Stablecoins have become very popular lately. Their combined supply reached an all-time high of around $10.4 billion on 12 May, with the day being the first time that the total market cap of all stablecoins exceeded the $10 billion mark. Additionally, when compared to crypto-assets, institutions prefer stablecoins as they are pegged to real-world assets like the US Dollar or the Euro. In the case of most exchange-listed stablecoins today, however, they are pegged to the U.S dollar.
So, what are requirements for stablecoin support as these exchange-listed stablecoins trade across five-six major assets including Tether, USDC, and other synthetic dollars, especially on different blockchains? What complexities are faced by such transactions in terms of different tax implications, volatility concerns, and more?

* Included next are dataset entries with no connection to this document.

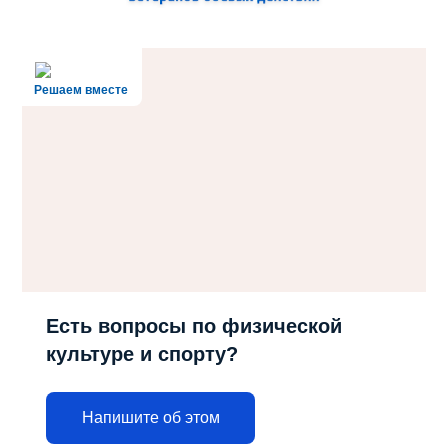
Решаем вместе
Есть вопросы по физической
культуре и спорту?
Напишите об этом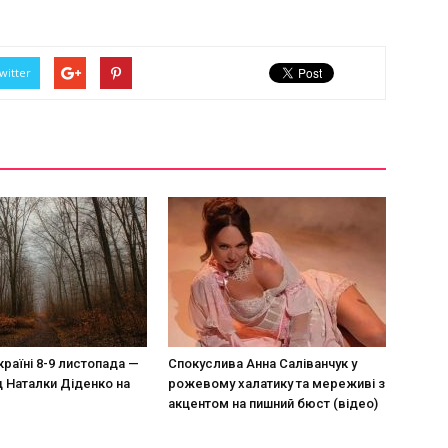
witter
країні 8-9 листопада —
Спокуслива Анна Саліванчук у
д Наталки Діденко на
рожевому халатику та мереживі з
акцентом на пишний бюст (відео)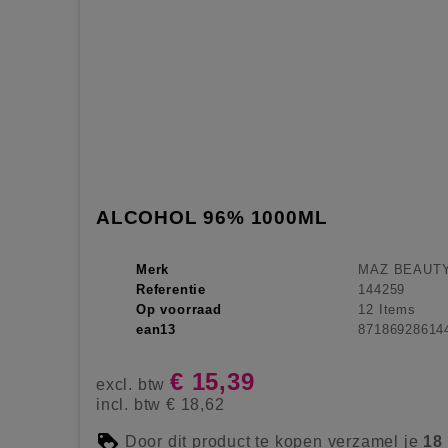
ALCOHOL 96% 1000ML
Merk
MAZ BEAUT
Referentie
144259
Op voorraad
12 Items
ean13
87186928614
€ 15,39
excl. btw
incl. btw
€ 18,62
Door dit product te kopen verzamel je
18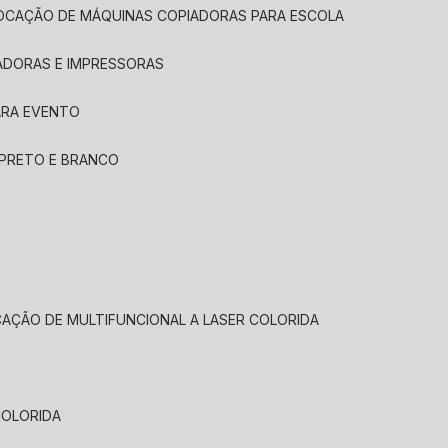
LOCAÇÃO DE MÁQUINAS COPIADORAS PARA ESCOLA
ADORAS E IMPRESSORAS
ARA EVENTO
 PRETO E BRANCO
CAÇÃO DE MULTIFUNCIONAL A LASER COLORIDA
COLORIDA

Fireblocks CEO Michael Shaulov in a recent podcast addressed these issues, while also sharing his thoughts on institutional adoption and stablecoin disruption. Noting that stablecoins will be the biggest invention in the coming years, he commented,
“Out of the $7 billion asset-transfer in the last 30 days, $1.8 billion was of stablecoins. USDT- 70%, USDC – 20%, and the rest included about 10%. Stablecoins are extremely important for crypto exchanges because this is where we see the plumming. Stablecoins make a mature market.”

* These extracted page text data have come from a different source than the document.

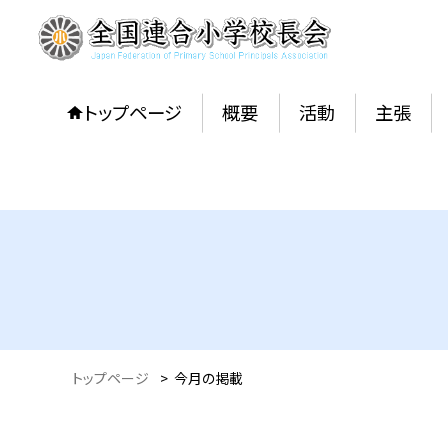
トップページ
概要
活動
主張
トップページ
>
今月の掲載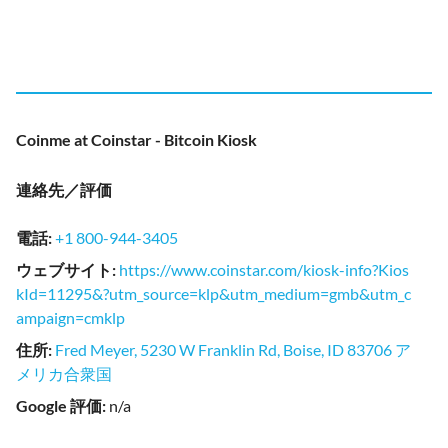
Coinme at Coinstar - Bitcoin Kiosk
連絡先／評価
電話
:
+1 800-944-3405
ウェブサイト
:
https://www.coinstar.com/kiosk-info?Kios
kId=11295&?utm_source=klp&utm_medium=gmb&utm_c
ampaign=cmklp
住所
:
Fred Meyer, 5230 W Franklin Rd, Boise, ID 83706 ア
メリカ合衆国
Google 評価
:
n/a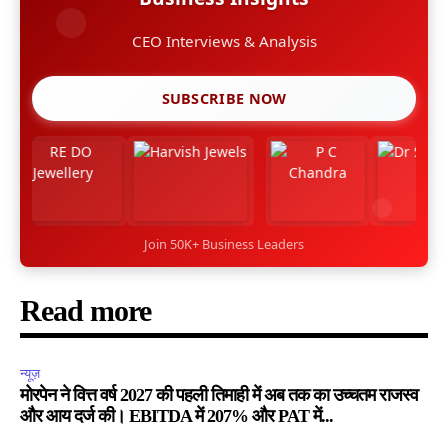
CEO Interviews & Analysis
SUBSCRIBE NOW
Join 50K+ Business Leaders
Read more
न्यूज़
मोरपेन ने वित्त वर्ष 2027 की पहली तिमाही में अब तक का उच्चतम राजस्व
और आय दर्ज की। EBITDA में 207% और PAT में...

Shaulov also went on to note that credit card providers are actively looking to get involved in the space because once Libra or any other private stablecoin picks up, it would take away the business of credit card and other payment providers. Thus, it can be gathered that Facebook’s stablecoin indeed poses a threat to traditional markets.
Many had speculated way back in 2018 that the coming years would see the advent of second-generation branded stablecoin projects that would include secondary market liquidity, loyalty program integration, and branding opportunities. In fact, with the entry of Facebook’s Libra, it will not be a surprise if brands like Amazon also come out with their own stablecoins. There’s another interesting discussion here. What will happen to dollar-backed stablecoins following the entry of private stablecoins?

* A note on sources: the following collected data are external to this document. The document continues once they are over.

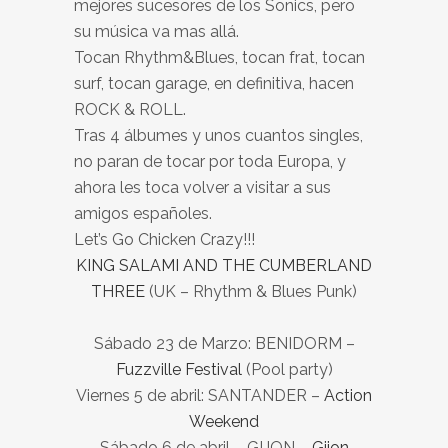
mejores sucesores de los Sonics, pero
su música va mas allá.
Tocan Rhythm&Blues, tocan frat, tocan
surf, tocan garage, en definitiva, hacen
ROCK & ROLL.
Tras 4 álbumes y unos cuantos singles,
no paran de tocar por toda Europa, y
ahora les toca volver a visitar a sus
amigos españoles.
Let’s Go Chicken Crazy!!!
KING SALAMI AND THE CUMBERLAND
THREE
(UK – Rhythm & Blues Punk)
Sábado 23 de Marzo: BENIDORM –
Fuzzville Festival
(Pool party)
Viernes 5 de abril: SANTANDER –
Action
Weekend
Sábado 6 de abril – GIJON –
Gijon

Some argue that in light of Facebook’s reach, Libra has the potential to wipe out all other stablecoins. The main purpose behind a stablecoin is to reduce volatility, unlike other cryptocurrencies. So, what difference does Libra make?
Well, the large institutional support that Libra will have from its partnered companies will make it stronger and popular than any other stablecoin. It will make way for widescale adoption. Interestingly, since Asia has seen an explosion in stablecoin trading activity lately, it might end up being a hub for private stablecoins when they come into existence.